Soal Omnibus Law Selesai 100 Hari, Baleg DPR: Pemerintah Jangan Berwacana

Mochamad Zhacky - detikNews
Kamis, 16 Jan 2020 17:10 WIB
Foto: Ketua DPP NasDem Willy Aditya (Ari Saputra/detikcom)
Jakarta - Presiden Joko Widodo (Jokowi) berharap DPR RI dapat menyelesaikan pembahasan draf omnibus law dalam waktu 100 hari. Wakil Ketua Badan Legislasi (Baleg) DPR, Willy Aditya, meminta pemerintah tak banyak berwacana.

"Kalau saran saya dari Baleg, pemerintah jangan terlalu banyak berwacana. Pemerintah harus memberikan perspektif yang konkret dan memiliki komunikasi publik yang bagus untuk melibatkan semua aspek kepentingan. Karena ini niat baik," kata Willy di kompleks MPR/DPR, Senayan, Jakarta, Kamis (16/1/2020).
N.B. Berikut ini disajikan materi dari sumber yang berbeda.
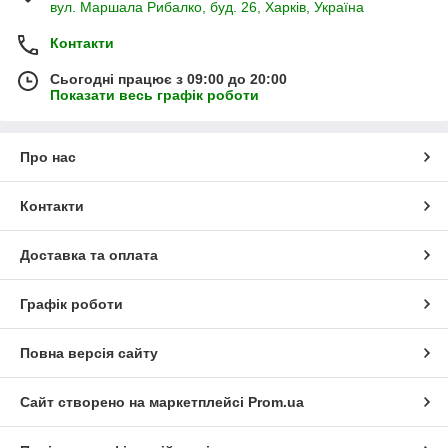
вул. Маршала Рибалко, буд. 26, Харків, Україна
Контакти
Сьогодні працює з 09:00 до 20:00
Показати весь графік роботи
Про нас
Контакти
Доставка та оплата
Графік роботи
Повна версія сайту
Сайт створено на маркетплейсі
Prom.ua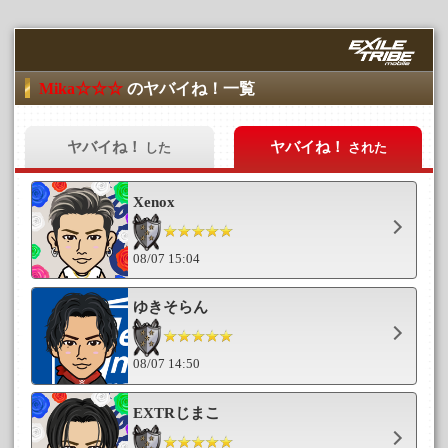
Mika☆☆☆
のヤバイね！一覧
ヤバイね！
ヤバイね！
した
された
Xenox
08/07 15:04
ゆきそらん
08/07 14:50
EXTRじまこ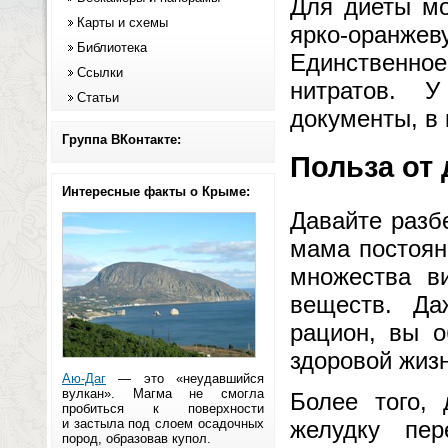
Для диеты мо
Карты и схемы
ярко-оранже
Библиотека
Единственное
Ссылки
нитратов. 
Статьи
документы, в 
Группа ВКонтакте:
Польза от
Интересные факты о Крыме:
Давайте разб
мама постоян
множества в
веществ. Да
рацион, вы 
здоровой жизн
Аю-Даг
— это «неудавшийся
вулкан». Магма не смогла
Более того, 
пробиться к поверхности
и застыла под слоем осадочных
желудку пе
пород, образовав купол.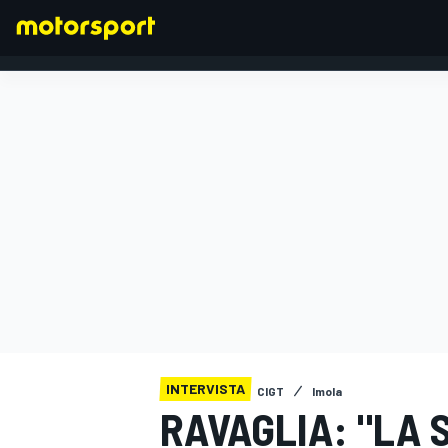
FORMULA 1
INTERVISTA
CIGT
Imola
RAVAGLIA: "LA 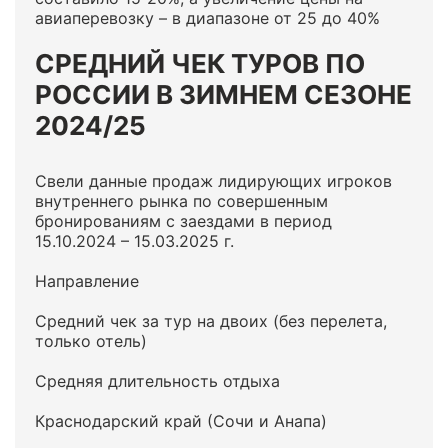
авиаперевозку – в диапазоне от 25 до 40%
СРЕДНИЙ ЧЕК ТУРОВ ПО
РОССИИ В ЗИМНЕМ СЕЗОНЕ
2024/25
Свели данные продаж лидирующих игроков
внутреннего рынка по совершенным
бронированиям с заездами в период
15.10.2024 – 15.03.2025 г.
Направление
Средний чек за тур на двоих (без перелета,
только отель)
Средняя длительность отдыха
Краснодарский край (Сочи и Анапа)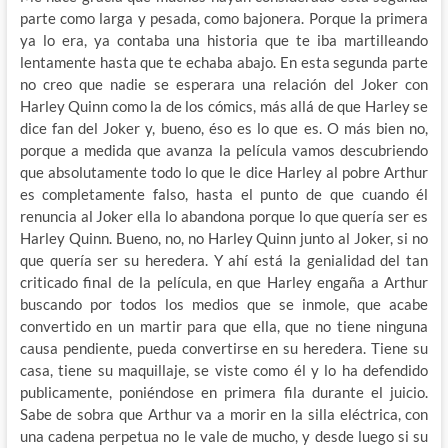
parte como larga y pesada, como bajonera. Porque la primera
ya lo era, ya contaba una historia que te iba martilleando
lentamente hasta que te echaba abajo. En esta segunda parte
no creo que nadie se esperara una relación del Joker con
Harley Quinn como la de los cómics, más allá de que Harley se
dice fan del Joker y, bueno, éso es lo que es. O más bien no,
porque a medida que avanza la película vamos descubriendo
que absolutamente todo lo que le dice Harley al pobre Arthur
es completamente falso, hasta el punto de que cuando él
renuncia al Joker ella lo abandona porque lo que quería ser es
Harley Quinn. Bueno, no, no Harley Quinn junto al Joker, si no
que quería ser su heredera. Y ahí está la genialidad del tan
criticado final de la película, en que Harley engaña a Arthur
buscando por todos los medios que se inmole, que acabe
convertido en un martir para que ella, que no tiene ninguna
causa pendiente, pueda convertirse en su heredera. Tiene su
casa, tiene su maquillaje, se viste como él y lo ha defendido
publicamente, poniéndose en primera fila durante el juicio.
Sabe de sobra que Arthur va a morir en la silla eléctrica, con
una cadena perpetua no le vale de mucho, y desde luego si su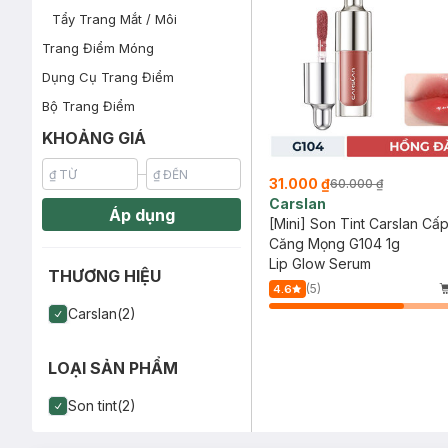
Tẩy Trang Mắt / Môi
Trang Điểm Móng
Dụng Cụ Trang Điểm
Bộ Trang Điểm
KHOẢNG GIÁ
31.000 ₫
60.000 ₫
Carslan
Áp dụng
[Mini] Son Tint Carslan Cấ
Căng Mọng G104 1g
Lip Glow Serum
THƯƠNG HIỆU
(5)
4.6
Carslan(2)
LOẠI SẢN PHẨM
Son tint(2)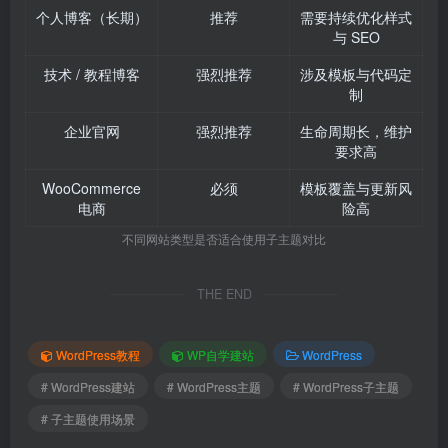
个人博客（长期）
推荐
需要持续优化样式
与 SEO
技术 / 教程博客
强烈推荐
涉及模板与代码定
制
企业官网
强烈推荐
生命周期长，维护
要求高
WooCommerce
必须
模板覆盖与更新风
电商
险高
不同网站类型是否适合使用子主题对比
THE END
WordPress教程
WP自学建站
WordPress
# WordPress建站
# WordPress主题
# WordPress子主题
# 子主题使用场景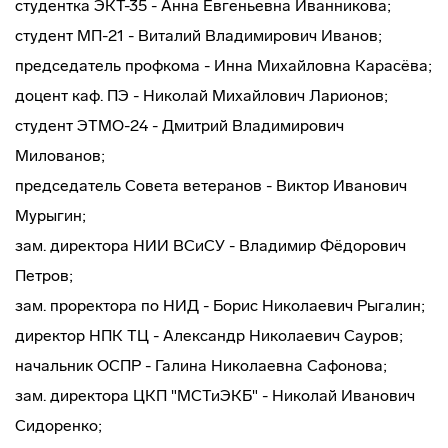
студентка ЭКТ-35 - Анна Евгеньевна Иванникова;
студент МП-21 - Виталий Владимирович Иванов;
председатель профкома - Инна Михайловна Карасёва;
доцент каф. ПЭ - Николай Михайлович Ларионов;
студент ЭТМО-24 - Дмитрий Владимирович
Милованов;
председатель Совета ветеранов - Виктор Иванович
Мурыгин;
зам. директора НИИ ВСиСУ - Владимир Фёдорович
Петров;
зам. проректора по НИД - Борис Николаевич Рыгалин;
директор НПК ТЦ - Александр Николаевич Сауров;
начальник ОСПР - Галина Николаевна Сафонова;
зам. директора ЦКП "МСТиЭКБ" - Николай Иванович
Сидоренко;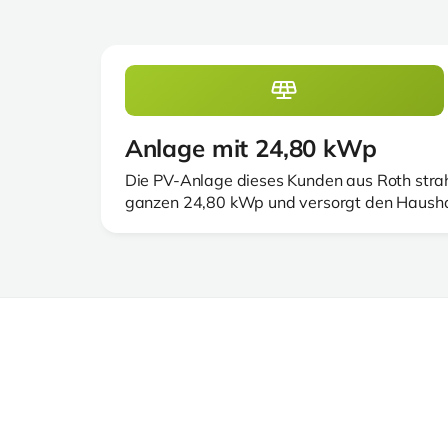
Anlage mit 24,80 kWp
Die PV-Anlage dieses Kunden aus Roth strahl
ganzen 24,80 kWp und versorgt den Haushal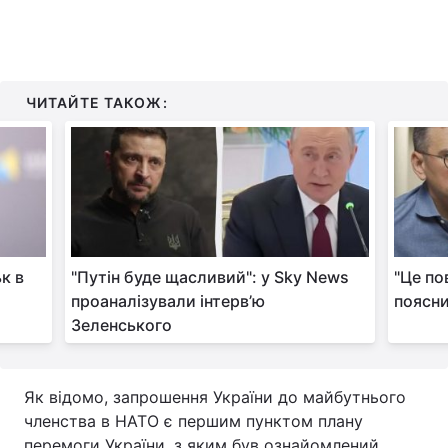
ЧИТАЙТЕ ТАКОЖ:
к в
"Путін буде щасливий": у Sky News
"Це по
проаналізували інтерв’ю
поясни
Зеленського
Як відомо, запрошення України до майбутнього
членства в НАТО є першим пунктом плану
перемоги України, з яким був ознайомлений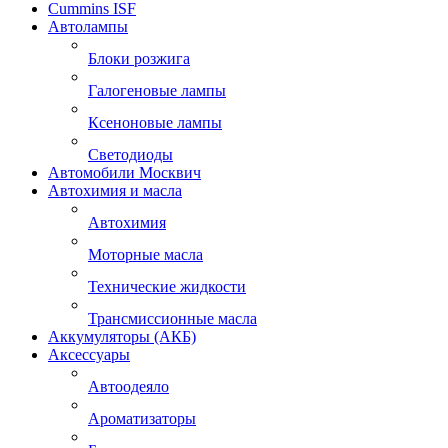
Cummins ISF
Автолампы
Блоки розжига
Галогеновые лампы
Ксеноновые лампы
Светодиоды
Автомобили Москвич
Автохимия и масла
Автохимия
Моторные масла
Технические жидкости
Трансмиссионные масла
Аккумуляторы (АКБ)
Аксессуары
Автоодеяло
Ароматизаторы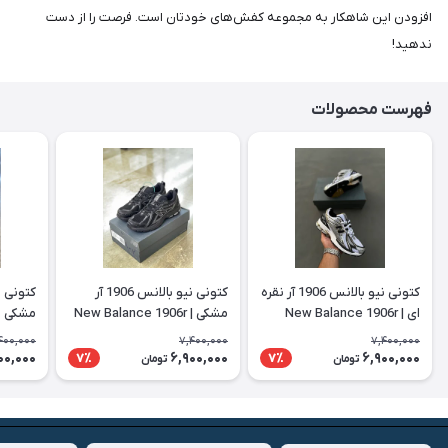
افزودن این شاهکار به مجموعه کفش‌های خودتان است. فرصت را از دست
ندهید!
فهرست محصولات
کتونی نیو بالانس 1906 آر نقره
کتونی نیو بالانس 1906 آر
ای | New Balance 1906r
مشکی | New Balance 1906r
 1906r
400,000
7,400,000
7,400,000
00,000
6,900,000
6,900,000
7٪
7٪
تومان
تومان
Presiden Jokowi sendiri mengatakan draf omnibus law akan dikirim ke DPR pekan depan. Diketahui, terdapat empat omnibus law yang diinginkan pemerintah, yaitu perpajakan, cipta lapangan kerja, ibu kota negara dan kefarmasian.


Willy menyebut 'bola' terkait omnibus law berada di tangan pemerintah. Cepat atau lambat pembahasan omnibus law, sebut dia, tergantung seberapa solid draf omnibus law-nya.

"Bolanya justru bukan di DPR. Bolanya justru dari pemerintah. Dan ini adalah sesolid apa draft RUU yang dikirim oleh pemerintah. Itu poinnya," sebut Willy.

"Karena apa? Ini kan satu tantangannya, ini tradisi baru. Kedua, ini mem-by pass sekian banyak UU yang ada. Tentu sejauh apa pemerintah dalam proses timnya itu mampu kemudian meng-capture banyak hal," imbuhnya.


Sebelumnya, Presiden Jokowi (Jokowi) mengatakan akan memberikan apresiasi apabila DPR mampu menyelesaikan omnibus law dalam tempo 100 hari. Dua jempol, kata dia, akan diacungkan untuk DPR.

"Saya akan angkat jempol, dua jempol kalau DPR bisa selesaikan ini dalam 100 hari. Tidak hanya saya, tapi saya kira bapak-ibu dan saudara-saudara semua juga acungkan jempol jika itu bisa diselesaikan dalam 100 hari... 1.244 pasal harus diselesaikan. Kalau ini betul-betul keluar, akan ada perubahan besar dalam pergerakan ekonomi kita dan pergerakan kebijakan kebijakan kita," ucap Jokowi di Pertemuan Tahunan Industri Jasa Keuangan Tahun 2020 di Ritz-Carlton, Sudirman, Jakarta, Kamis (16/1). (zak/aud)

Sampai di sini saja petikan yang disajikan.